Trex decking typically costs more than pressure-treated wood. Here’s a general comparison:
- Pressure-Treated Wood: The cost of pressure-treated wood can vary based on region, availability, and the specific type of treatment. On average, pressure-treated lumber might range from $1 to $2 per linear foot, depending on the quality and location.
- Trex Decking: Trex is a composite decking material made from a blend of wood fibers and plastic. It’s known for its durability, low maintenance, and resistance to rot and insects. The cost of Trex decking can vary based on the specific line or style, it can range from $2 to $10 or more per linear foot.
Here’s a breakdown of Trex decking prices per linear foot for their different product lines.
Trex Signature: $9-10 per linear foot
Trex Transcend (Lineage, Tropicals and Earth Tones): $6-7 per linear foot
Trex Select Earth Tones: $4-5 per linear foot
Trex Enhance Naturals: $3-4 per linear foot
Trex Enhance Basics: $2-3 per linear foot
Several factors can influence the cost difference:
- Maintenance: Over time, pressure-treated wood requires more maintenance than Trex. This includes periodic staining or sealing to protect it from the elements. Trex, on the other hand, requires minimal maintenance, which can lead to cost savings over the long term.
- Lifespan: Trex decking generally has a longer lifespan than pressure-treated wood. While pressure-treated wood can last 10-15 years (or longer with diligent maintenance), Trex decking can last 25-30 years or more.
- Appearance: Trex offers a consistent appearance with a variety of colors and finishes, while pressure-treated wood can have variations in color, knots, and potential warping or splitting over time.

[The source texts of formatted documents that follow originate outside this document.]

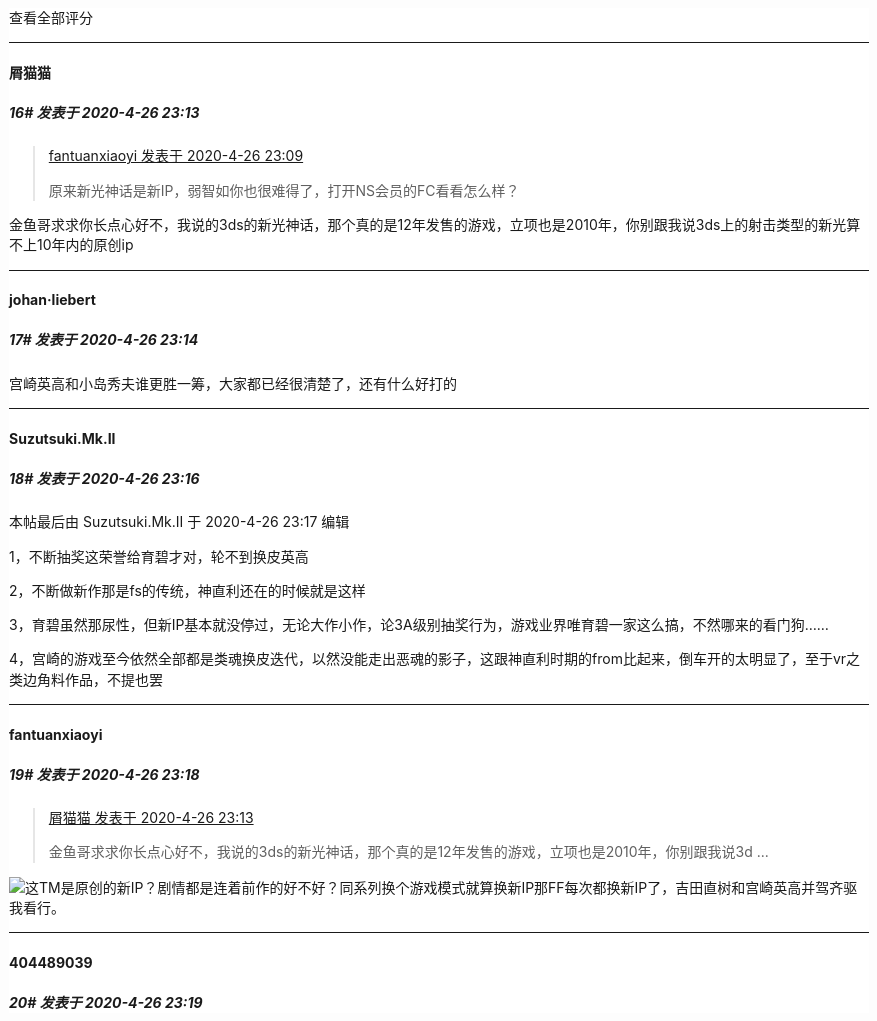 
查看全部评分


-----

####  屑猫猫  
##### 16#       发表于 2020-4-26 23:13


<blockquote><a href="httphttps://bbs.saraba1st.com/2b/forum.php?mod=redirect&amp;goto=findpost&amp;pid=47216764&amp;ptid=1929905" target="_blank">fantuanxiaoyi 发表于 2020-4-26 23:09</a>

原来新光神话是新IP，弱智如你也很难得了，打开NS会员的FC看看怎么样？</blockquote>
金鱼哥求求你长点心好不，我说的3ds的新光神话，那个真的是12年发售的游戏，立项也是2010年，你别跟我说3ds上的射击类型的新光算不上10年内的原创ip


-----

####  johan·liebert  
##### 17#       发表于 2020-4-26 23:14


宫崎英高和小岛秀夫谁更胜一筹，大家都已经很清楚了，还有什么好打的


-----

####  Suzutsuki.Mk.II  
##### 18#       发表于 2020-4-26 23:16


 本帖最后由 Suzutsuki.Mk.II 于 2020-4-26 23:17 编辑 

1，不断抽奖这荣誉给育碧才对，轮不到换皮英高

2，不断做新作那是fs的传统，神直利还在的时候就是这样

3，育碧虽然那尿性，但新IP基本就没停过，无论大作小作，论3A级别抽奖行为，游戏业界唯育碧一家这么搞，不然哪来的看门狗……

4，宫崎的游戏至今依然全部都是类魂换皮迭代，以然没能走出恶魂的影子，这跟神直利时期的from比起来，倒车开的太明显了，至于vr之类边角料作品，不提也罢


-----

####  fantuanxiaoyi  
##### 19#       发表于 2020-4-26 23:18


<blockquote><a href="httphttps://bbs.saraba1st.com/2b/forum.php?mod=redirect&amp;goto=findpost&amp;pid=47216802&amp;ptid=1929905" target="_blank">屑猫猫 发表于 2020-4-26 23:13</a>

金鱼哥求求你长点心好不，我说的3ds的新光神话，那个真的是12年发售的游戏，立项也是2010年，你别跟我说3d ...</blockquote>
<img src="https://static.saraba1st.com/image/smiley/face2017/049.png" referrerpolicy="no-referrer">这TM是原创的新IP？剧情都是连着前作的好不好？同系列换个游戏模式就算换新IP那FF每次都换新IP了，吉田直树和宫崎英高并驾齐驱我看行。


-----

####  404489039  
##### 20#       发表于 2020-4-26 23:19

- Installation: The installation costs can vary based on the material. Some contractors might charge more to install composite decking like Trex because it requires specific fasteners or techniques.

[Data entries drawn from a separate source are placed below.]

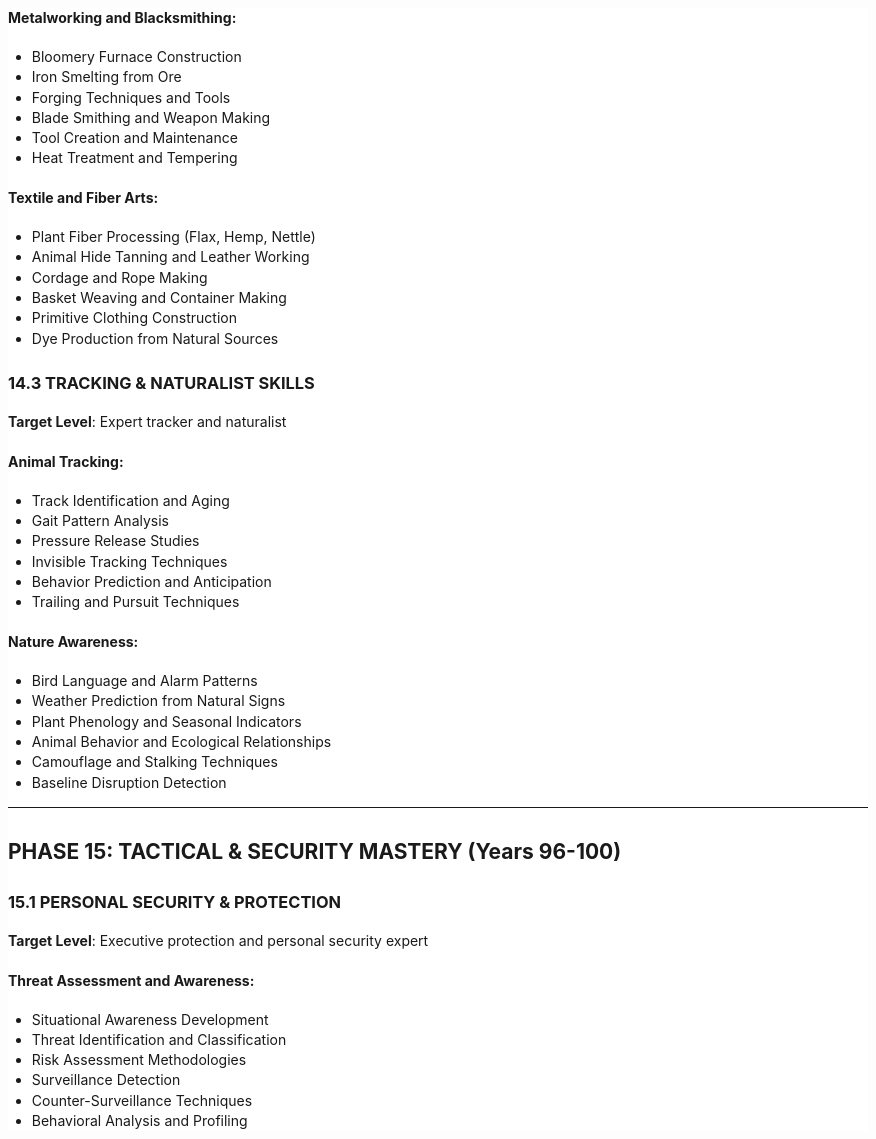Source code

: #### Metalworking and Blacksmithing:

- Bloomery Furnace Construction
- Iron Smelting from Ore
- Forging Techniques and Tools
- Blade Smithing and Weapon Making
- Tool Creation and Maintenance
- Heat Treatment and Tempering

#### Textile and Fiber Arts:

- Plant Fiber Processing (Flax, Hemp, Nettle)
- Animal Hide Tanning and Leather Working
- Cordage and Rope Making
- Basket Weaving and Container Making
- Primitive Clothing Construction
- Dye Production from Natural Sources

### 14.3 TRACKING & NATURALIST SKILLS

**Target Level**: Expert tracker and naturalist

#### Animal Tracking:

- Track Identification and Aging
- Gait Pattern Analysis
- Pressure Release Studies
- Invisible Tracking Techniques
- Behavior Prediction and Anticipation
- Trailing and Pursuit Techniques

#### Nature Awareness:

- Bird Language and Alarm Patterns
- Weather Prediction from Natural Signs
- Plant Phenology and Seasonal Indicators
- Animal Behavior and Ecological Relationships
- Camouflage and Stalking Techniques
- Baseline Disruption Detection

---

## PHASE 15: TACTICAL & SECURITY MASTERY (Years 96-100)

### 15.1 PERSONAL SECURITY & PROTECTION

**Target Level**: Executive protection and personal security expert

#### Threat Assessment and Awareness:

- Situational Awareness Development
- Threat Identification and Classification
- Risk Assessment Methodologies
- Surveillance Detection
- Counter-Surveillance Techniques
- Behavioral Analysis and Profiling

- Environmental Concerns: Some homeowners choose Trex or other composite materials because they are made, in part, from recycled materials and are seen as a more environmentally friendly option compared to using new lumber.
When considering the cost, it’s essential to look at the long-term expenses, including maintenance, replacement, and potential increased home value. While Trex has a higher upfront cost, the long-term savings in maintenance and potential for a longer lifespan might make it a more cost-effective choice for some homeowners.
However, prices can change over time due to market demand, availability, and other economic factors. It’s always a good idea to get recent quotes from local suppliers or contractors to get the most accurate and up-to-date pricing information.